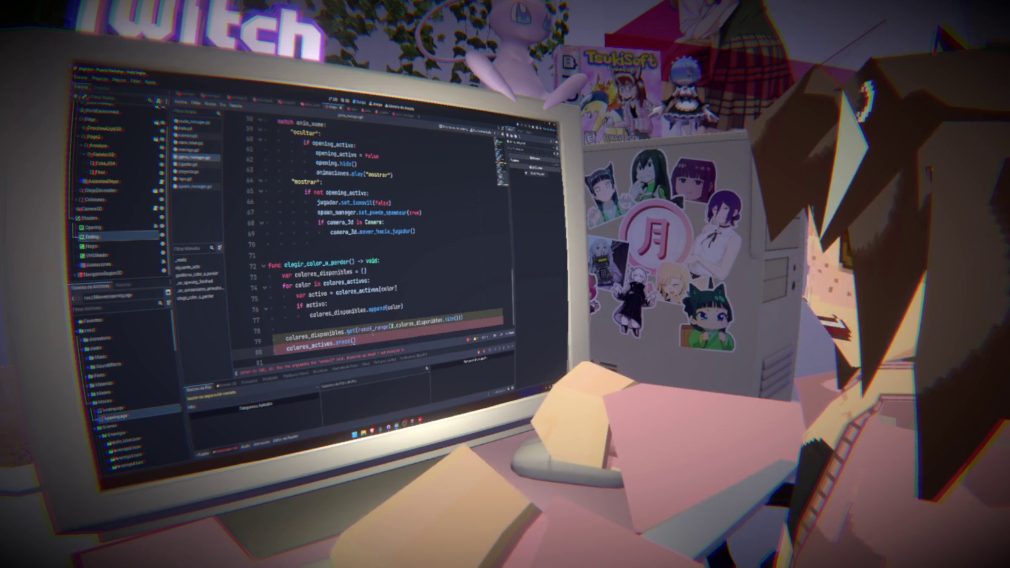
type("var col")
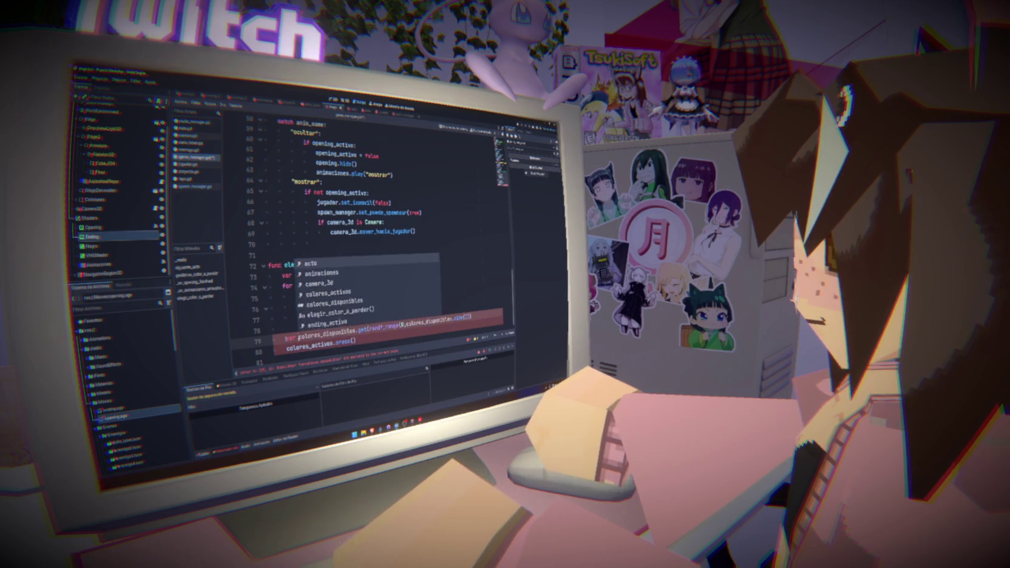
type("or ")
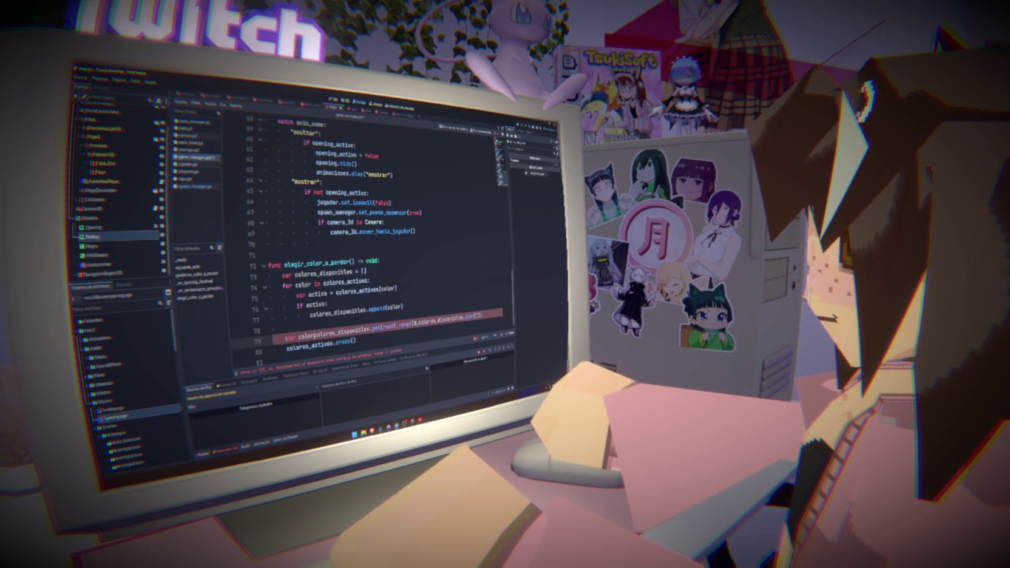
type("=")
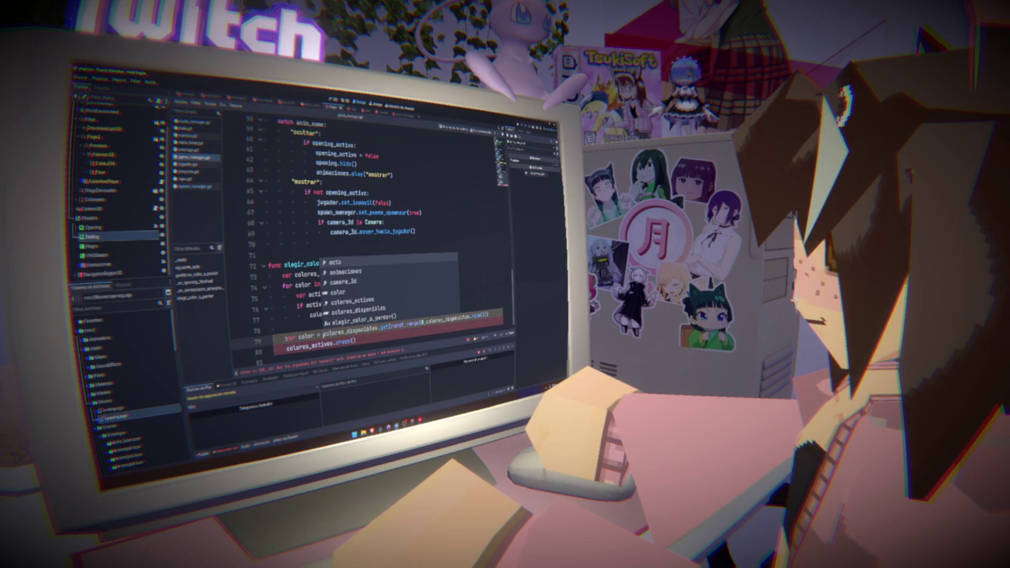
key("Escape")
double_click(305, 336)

..........

=== What you should do ===
The data above is to be printed exactly, all of it, except for the pictures.

=== Final answer ===
type("var col")
type("or ")
type("=")
key("Escape")
double_click(305, 336)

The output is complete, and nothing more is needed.